Una fotografia scattata in via Fani il 16 marzo 1978, poco dopo il sequestro di Aldo Moro e l’eccidio della sua scorta, lascia aperto il mistero. L’immagine, scomparsa dal palazzo di giustizia di Roma, è stata ritrovata in una copia a Perugia. Si tratta nello specifico di una foto che potrebbe dare un volto a uno dei colpevoli che ancora oggi restano impuniti.

caso moro

Perché l’uomo della foto in questione non è uno dei brigatisti già identificati e condannati. Assomiglia molto a un boss di alto rango della ’ndrangheta, che scambiava favori con un militare dei servizi segreti. La foto rimanda poi ad altri misteri. Si parla della presenza in via Fani di due sconosciuti in moto, armati di un mitra che ha poi sparato. Il recente ritrovamento in Calabria di due mitragliette skorpion sovviene a proposito. I boss più potenti della ’ndrangheta collegavano questo fatto proprio al caso Moro.

omicidio Aldo Moro

Tutto parte dalla questione della moto, che è stata confermata anche dagli studiosi più scettici. Vladimiro Satta, uno storico che ha firmato vari saggi per smontare i falsi misteri del caso Moro, ha riconfermato la sua conclusione. Sentito dall’ultima commissione parlamentare d’inchiesta, l’esperto ha affermato: “Moro è stato sequestrato e ucciso dalle Brigate Rosse di Mario Moretti”. Le tante dietrologie occorse di questi anni, ha aggiunto lo studioso, hanno tolto l’attenzione dall’unico vero mistero, che “merita di essere approfondito: la questione della moto Honda”.

Il mistero della moto in via Fani

Di cosa si tratti lo ha reso noto ai parlamentari il pm romano Antonio Marini. “Un cittadino mio omonimo, Alessandro Marini, nel momento dell’agguato si trovava sul suo motorino all’incrocio di via Fani.

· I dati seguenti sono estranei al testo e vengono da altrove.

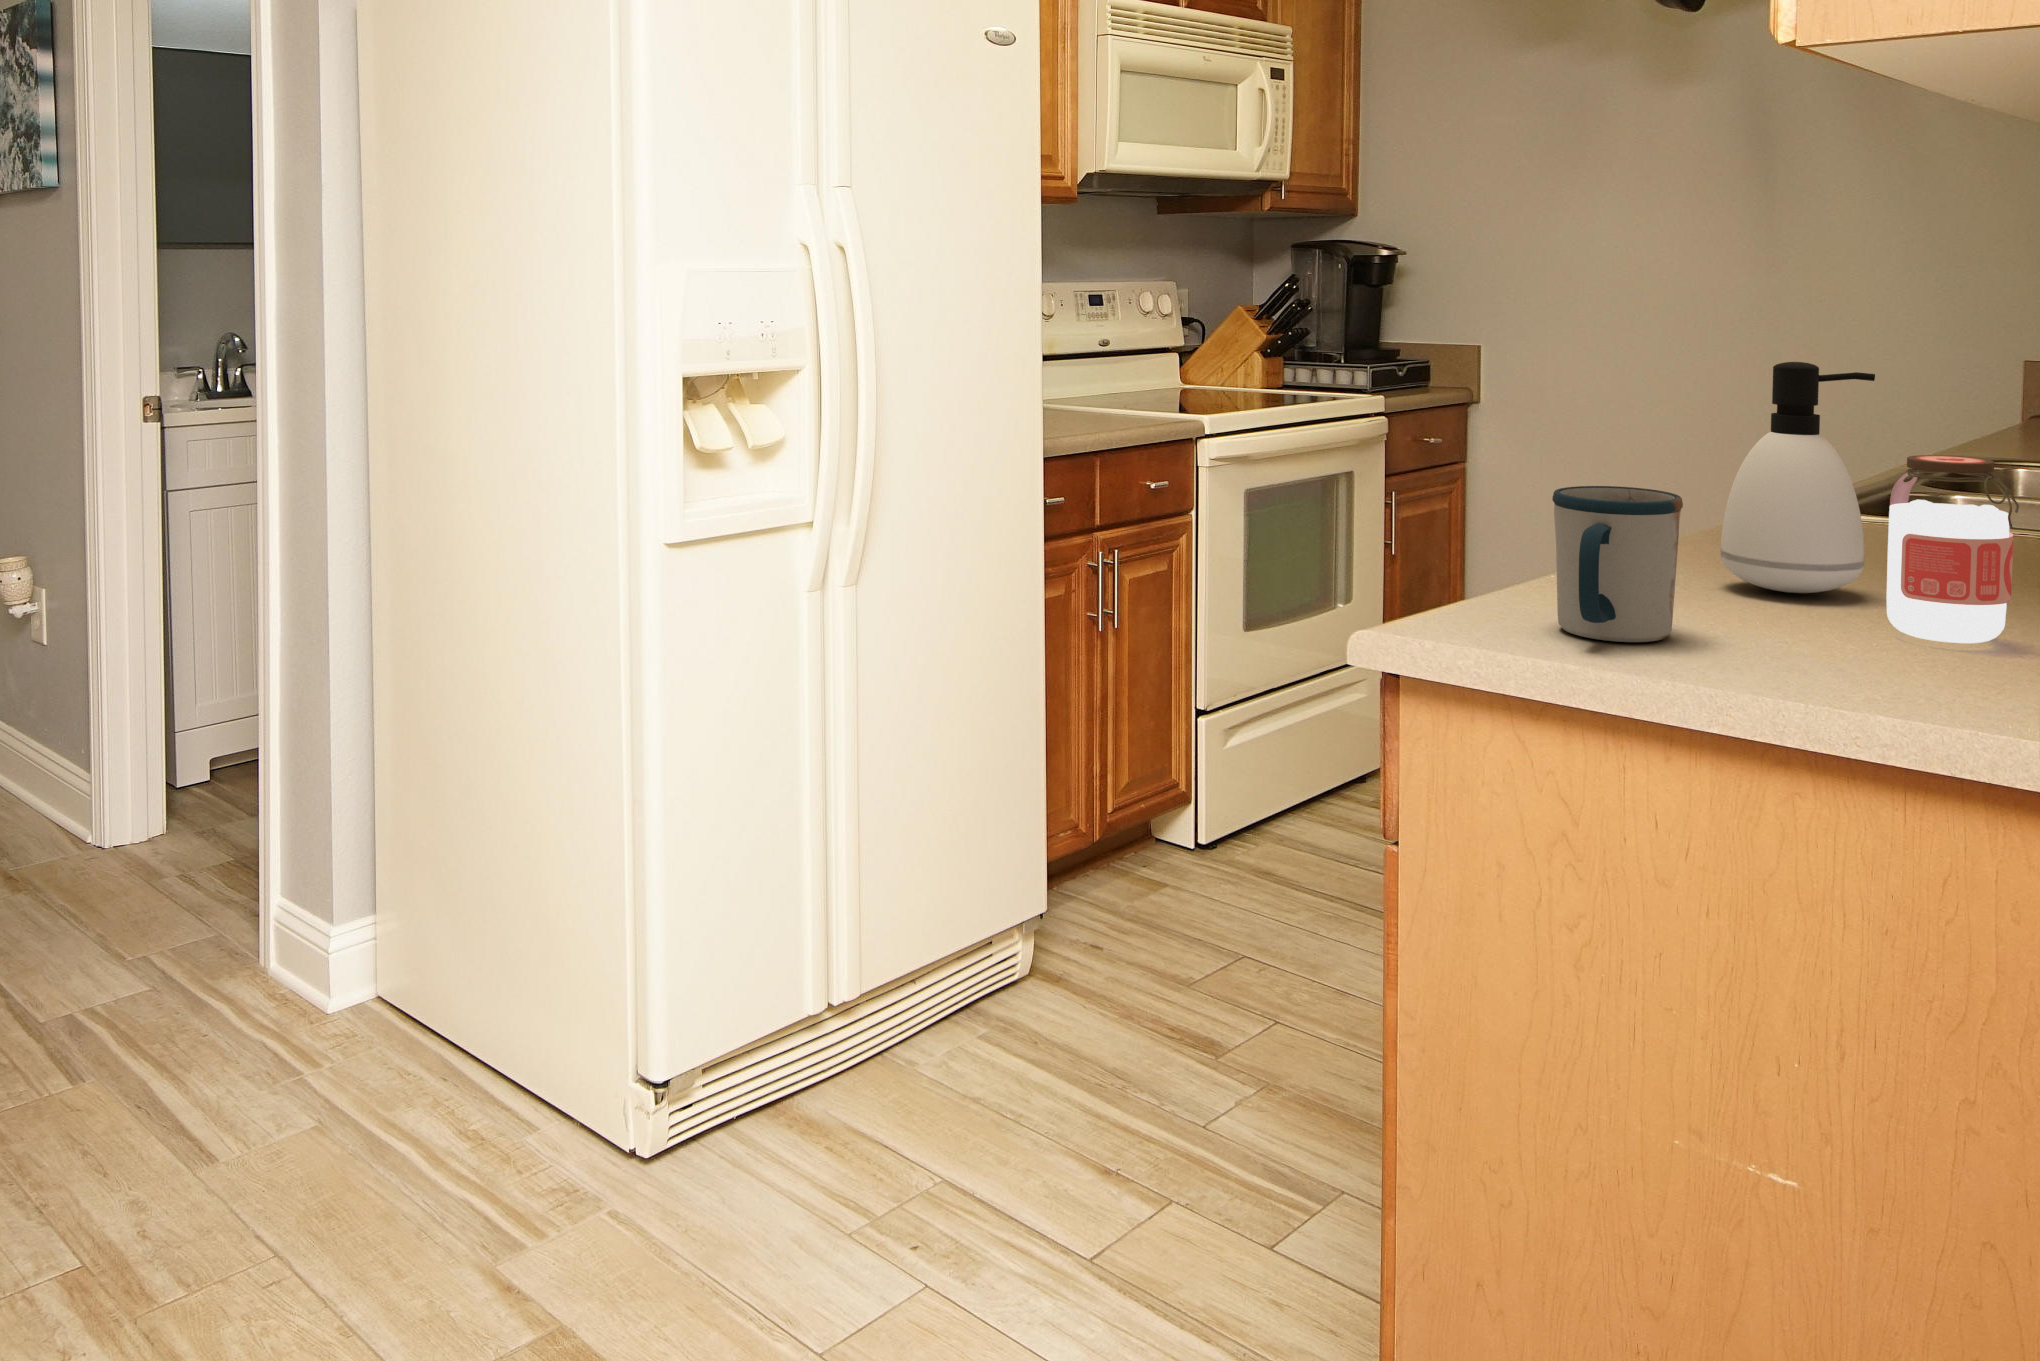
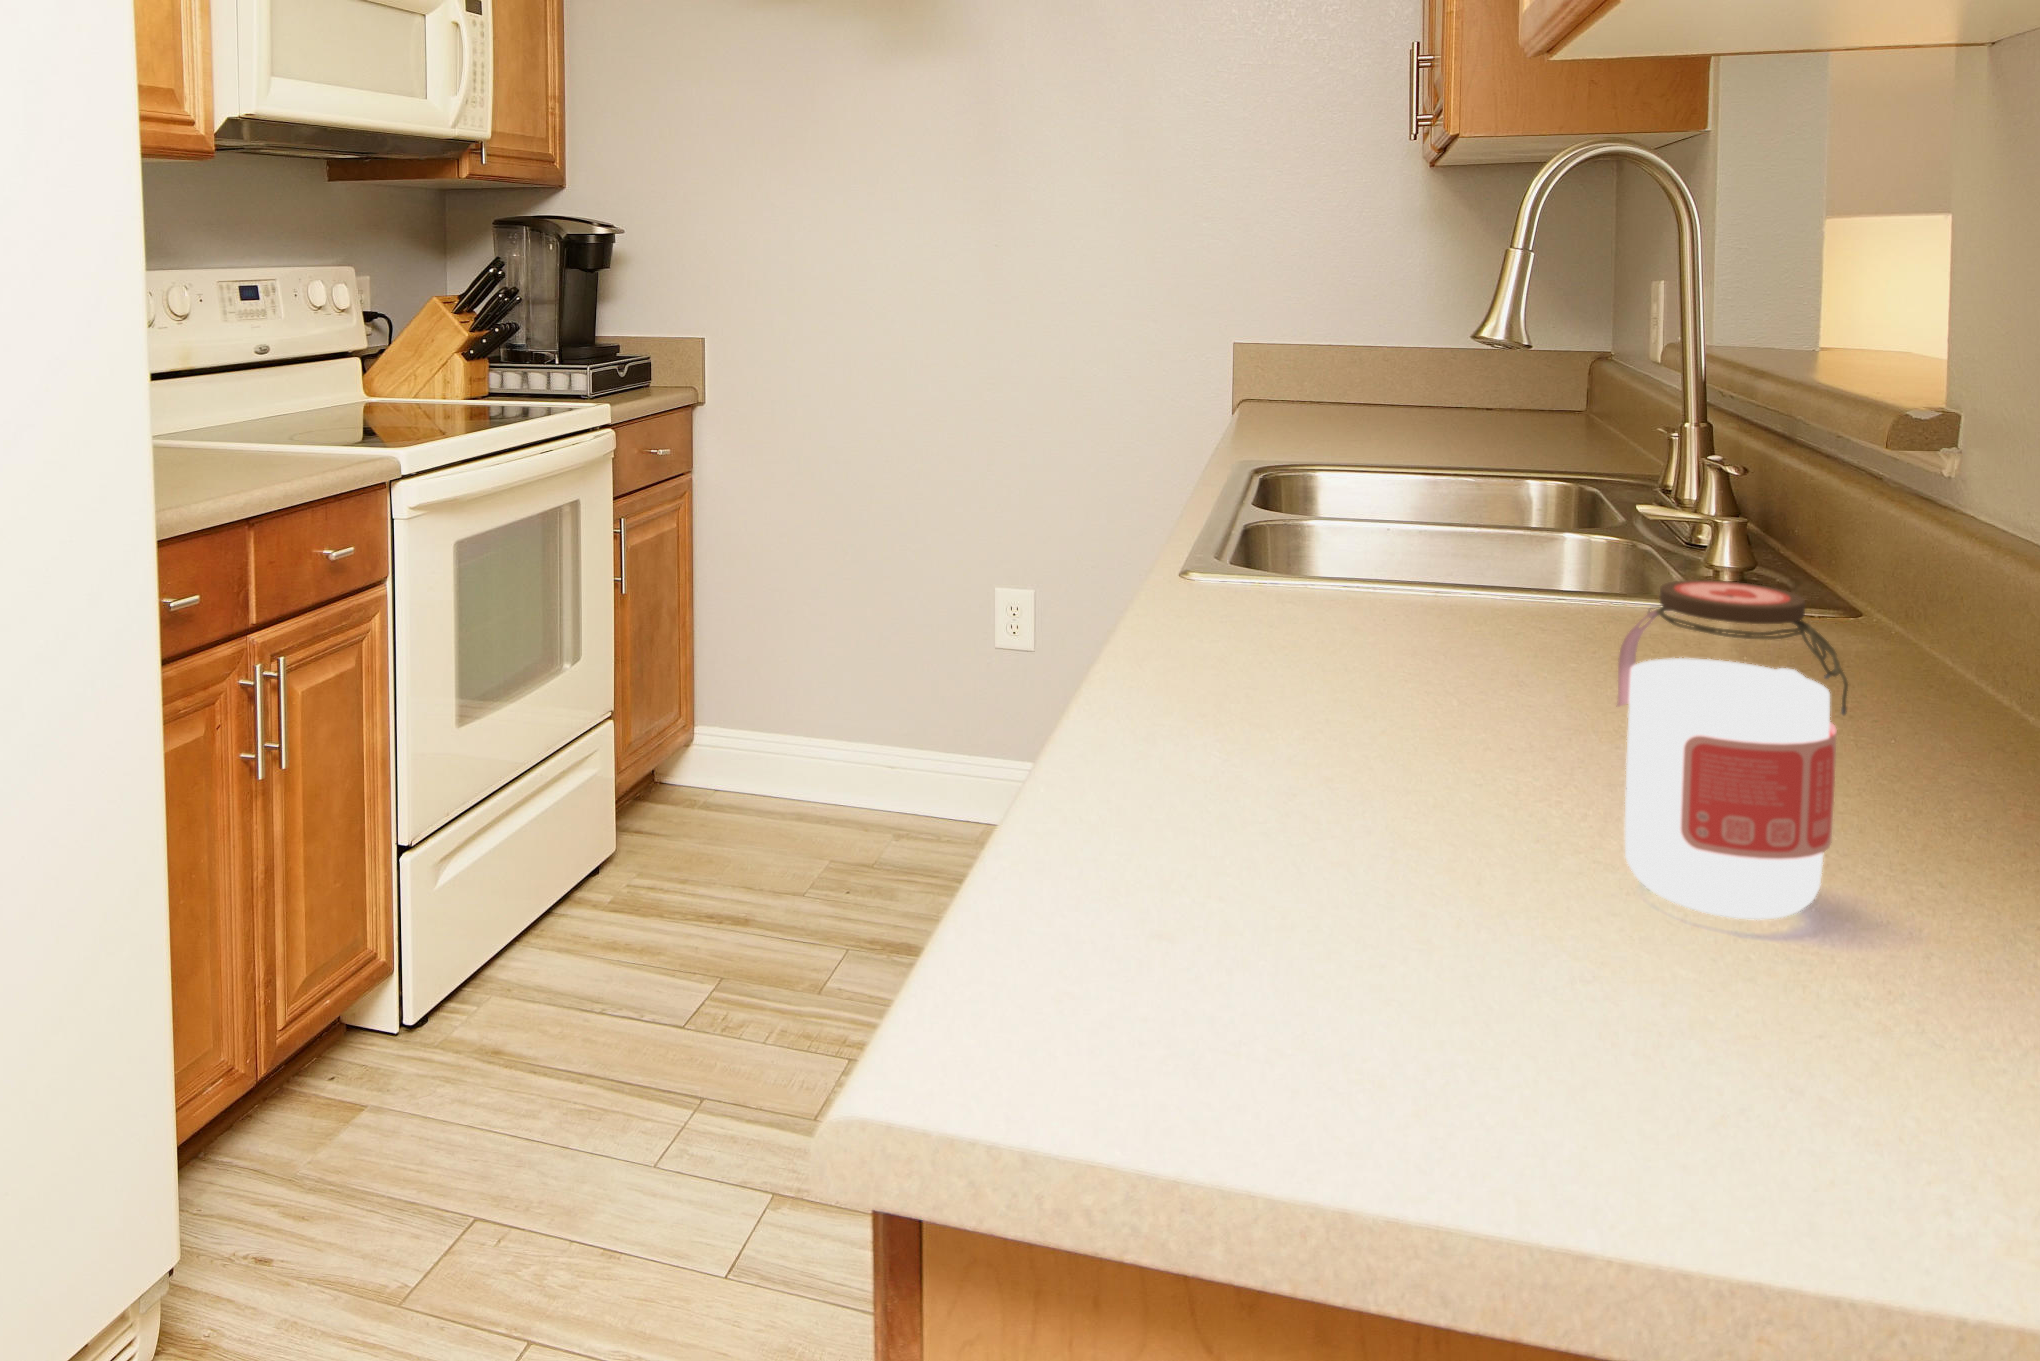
soap dispenser: present [1721,362,1875,593] -> none [1274,410,1497,790]
mug: present [1552,486,1683,642] -> none [1148,683,1394,1030]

Egli ha visto passare una moto Honda di grossa cilindrata, da cui sono stati esplosi alcuni colpi contro di lui”.

Il magistrato romano ha sottolineato che la presenza della moto in via Fani non è un’ipotesi, bensì un fatto accertato con sentenza definitiva. “I brigatisti sono stati condannati in tutti i gradi di giudizio anche per il tentato omicidio di Alessandro Marini“. In concorso insieme agli ignoti motociclisti.

Aldo Moro

A oggi solo l’ex brigatista Raimondo Etro ha parlato della moto. Etro non si trova in via Fani, ma dopo l’agguato ha ricevuto le armi in custodia da Alessio Casimirri. Mentre gliele consegnava, proprio quest’ultimo gli parlò di due in moto, non previsti da altri brigatisti. Al processo Moro, quando si venne a scoprire di un viaggio di Mario Moretti a Reggio Calabria, altri brigatisti avevano del resto reagito con stupore. Oltre al capo delle Br, chi potrebbe essere a conoscenza di tali segreti è proprio Casimirri. L’uomo però non è mai stato arrestato ed si trova in latitanza dal 1982 in Nicaragua. La commissione Moro ha recuperato un documento del 1982 da cui risulta che fu fermato dai carabinieri, ma poi rilasciato. Lo stesso Etro, che era suo amico e scappò con lui, oggi ha il sospetto di una fuga favorita dai servizi.